The Meteor framework is designed with a “minimal kernel”. The largest architectural style of Meteor is that almost all functionality is contained in packages which can be imported when needed. These packages can depend on and interact with each other to deliver functionality to the developer’s application when they are imported. Likewise, any code that is placed in an import/ folder is only loaded when it is used, i.e. (lazily) imported in the JavaScript.

Meteor provides both the client and the server side of applications. It allows developers to provide specific code for each and common code for both10. When building the codebase, code that is placed in a client/ folder (no matter where in the file structure) is not loaded on the server and similarly code placed in a server/ folder is not loaded on the client. The code that is loaded for the client is executed in the browser or on the device of the users of the application.

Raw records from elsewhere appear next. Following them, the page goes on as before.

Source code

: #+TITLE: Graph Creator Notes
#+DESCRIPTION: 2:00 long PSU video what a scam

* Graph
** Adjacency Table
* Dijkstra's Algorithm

The code that is generated for the server is executed by NodeJS.

While the Meteor framework does not have specific run time dependencies when building the developers code into an application, a developer can incorporate dependencies like for example databases in their application.

Non-functional properties

Meteor comes with a lot of different packages. This could be an issue in terms of required memory, but Meteor provides an option to create a smaller version of Meteor. This minimalistic version contains less packages, but do not include Mongo or DDP11.

Another non-functional property is that Meteor should be easy to use for new users. On the other side of this, Meteor does not want to limit the advanced user in any way. It accomplishes this by making it so that tutorials and documentation only introduce new and more advanced concepts when a new user would be ready for them12.

Furthermore, Meteor should run on Linux, MacOS and Windows. It was originally only built to run on Linux and MacOS, but via putting filesystem calls to path and fs modules via the files.js library it can also run on Windows13. The drawback of this implementation is that some file related operations are slower on Windows.